At the 2010 African Championships in Athletics he formed part of a Kenyan podium sweep of the 5000 m taking bronze behind Edwin Soi and Vincent Yator. He ran a new personal best at the DN Galan Diamond League meeting, running 12:53.46 to secure a major circuit win over 5000 m. In light of these achievements, he earned selection for Kenya at the 2010 Commonwealth Games and he took the 5000 m bronze medal behind Moses Kipsiro and Eliud Kipchoge.

He opened his 2011 season with a podium finish at the Parelloop 10K in the Netherlands in April. At the 2011 Military World Games in Rio de Janeiro he retained his 5000 m title and set a games record time of 13:06.17 minutes. He did not perform so well in the 2011 All-Africa Games, as he finished 13th overall. He began his 2012 season with a win at the Armed Forces Cross Country. He failed in his bid to reach the Olympics, but was selected for the 2012 African Championships in Athletics where he won the 5000 m gold and the 10,000 m silver medals.

Mark Kiptoo won the 2nd Darıca Half Marathon, Turkey in a time 1:03:31 in 2012.

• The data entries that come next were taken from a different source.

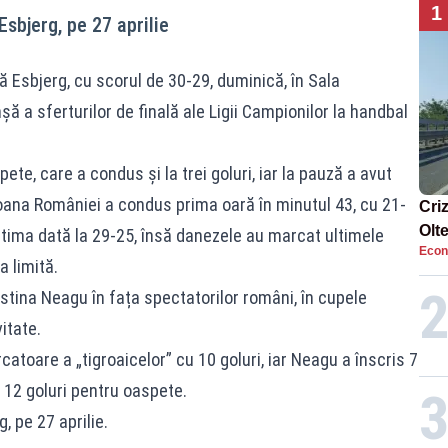
1
sbjerg, pe 27 aprilie
 Esbjerg, cu scorul de 30-29, duminică, în Sala
șă a sferturilor de finală ale Ligii Campionilor la handbal
ete, care a condus și la trei goluri, iar la pauză a avut
oana României a condus prima oară în minutul 43, cu 21-
Cri
Olt
ultima dată la 29-25, însă danezele au marcat ultimele
Econ
ene
a limită.
stina Neagu în fața spectatorilor români, în cupele
itate.
atoare a „tigroaicelor” cu 10 goluri, iar Neagu a înscris 7
 12 goluri pentru oaspete.
 pe 27 aprilie.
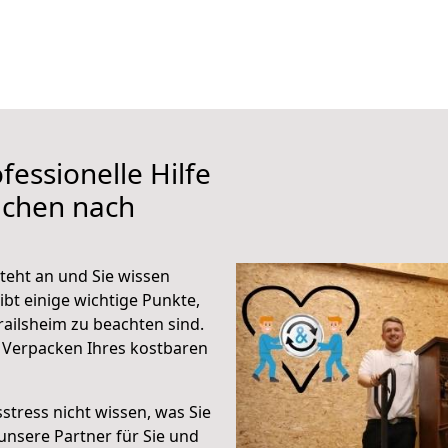
fessionelle Hilfe
achen nach
teht an und Sie wissen
ibt einige wichtige Punkte,
ailsheim zu beachten sind.
 Verpacken Ihres kostbaren
stress nicht wissen, was Sie
unsere Partner für Sie und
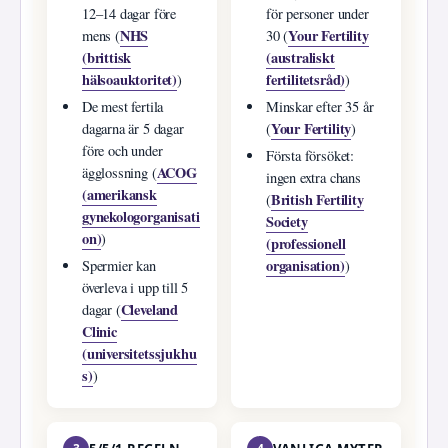
12–14 dagar före
för personer under
NHS
Your Fertility
mens (
30 (
(brittisk
(australiskt
hälsoauktoritet)
fertilitetsråd)
)
)
De mest fertila
Minskar efter 35 år
Your Fertility
dagarna är 5 dagar
(
)
före och under
Första försöket:
ACOG
ägglossning (
ingen extra chans
(amerikansk
British Fertility
(
gynekologorganisati
Society
on)
)
(professionell
organisation)
Spermier kan
)
överleva i upp till 5
Cleveland
dagar (
Clinic
(universitetssjukhu
s)
)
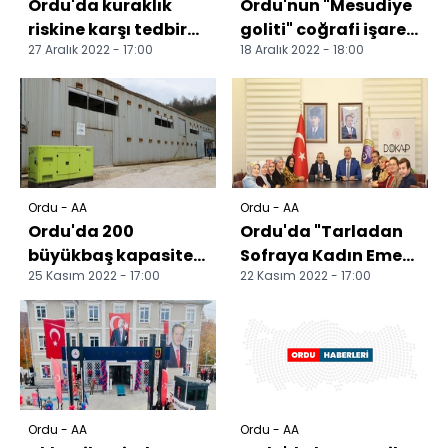
Ordu'da kuraklık
Ordu'nun "Mesudiye
riskine karşı tedbir
goliti" coğrafi işaret
27 Aralık 2022 - 17:00
18 Aralık 2022 - 18:00
amacıyla 61 gölet
olarak tescillendi
inşa edildi
Ordu - AA
Ordu - AA
Ordu'da 200
Ordu'da "Tarladan
büyükbaş kapasiteli
Sofraya Kadın Emeği
25 Kasım 2022 - 17:00
22 Kasım 2022 - 17:00
yetiştiricilik tesisi
Projesi"nin protokolü
kuruldu
imzalandı
Ordu - AA
Ordu - AA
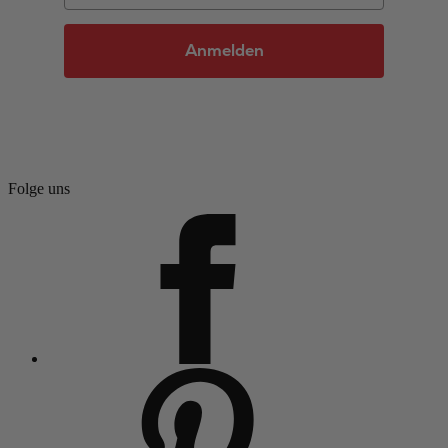
Anmelden
Folge uns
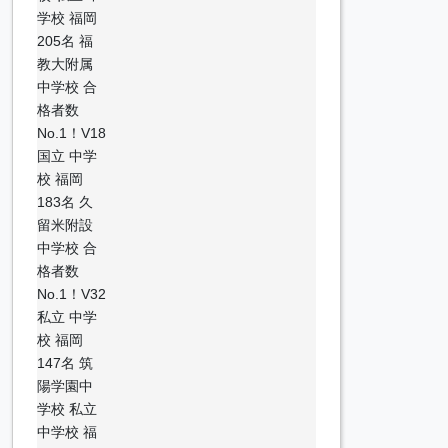
学校 福岡
205名 福
教大附属
中学校 合
格者数
No.1！V18
国立 中学
校 福岡
183名 久
留米附設
中学校 合
格者数
No.1！V32
私立 中学
校 福岡
147名 筑
陽学園中
学校 私立
中学校 福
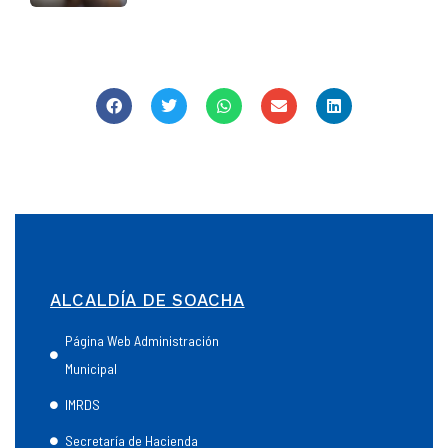
ALCALDÍA DE SOACHA
Página Web Administración
Municipal
IMRDS
Secretaría de Hacienda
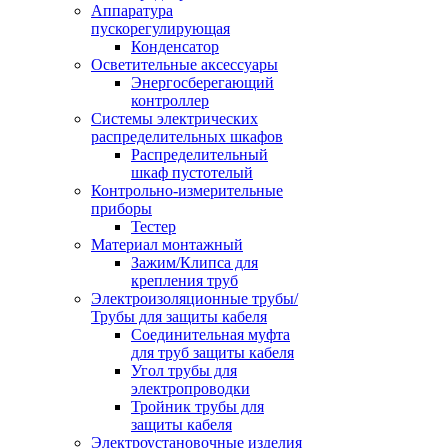
Аппаратура
пускорегулирующая
Конденсатор
Осветительные аксессуары
Энергосберегающий
контроллер
Системы электрических
распределительных шкафов
Распределительный
шкаф пустотелый
Контрольно-измерительные
приборы
Тестер
Материал монтажный
Зажим/Клипса для
крепления труб
Электроизоляционные трубы/
Трубы для защиты кабеля
Соединительная муфта
для труб защиты кабеля
Угол трубы для
электропроводки
Тройник трубы для
защиты кабеля
Электроустановочные изделия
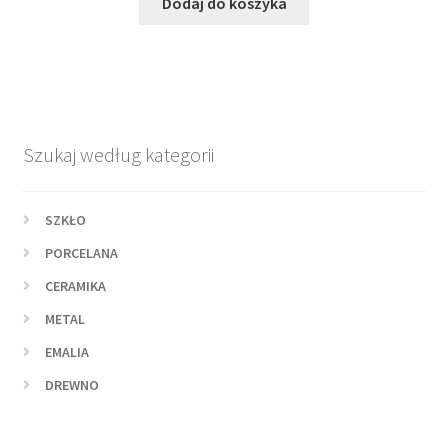
wynosiła:
wynosi:
Dodaj do koszyka
115,00 zł.
79,00 zł.
Szukaj według kategorii
SZKŁO
PORCELANA
CERAMIKA
METAL
EMALIA
DREWNO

His 2013 started with a win at the Cross Zornotza. He failed to make the team for the 2013 World Championships in Athletics and, after winning the Azkoitia-Azpeitia Half Marathon, he instead focused on making a marathon debut. At the Frankfurt Marathon in October he presented a strong challenge to Vincent Kipruto and finished as runner-up one second behind his countryman, having a fast first attempt with 2:06:16 hours.